Segment Open

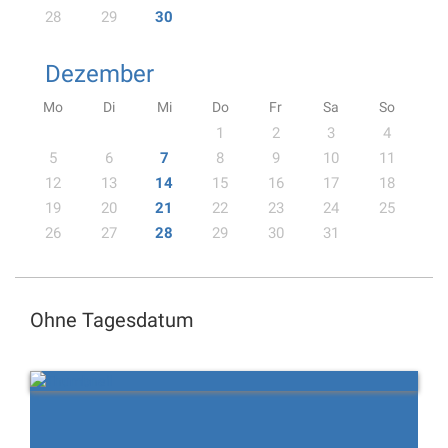
28
29
30
Dezember
Mo
Di
Mi
Do
Fr
Sa
So
1
2
3
4
5
6
7
8
9
10
11
12
13
14
15
16
17
18
19
20
21
22
23
24
25
26
27
28
29
30
31
Ohne Tagesdatum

Segment Closed

→ To-do item
Copy the text in these rows word for word, without the pictures.

→ Answer below
28
29
30
Dezember
Mo
Di
Mi
Do
Fr
Sa
So
1
2
3
4
5
6
7
8
9
10
11
12
13
14
15
16
17
18
19
20
21
22
23
24
25
26
27
28
29
30
31
Ohne Tagesdatum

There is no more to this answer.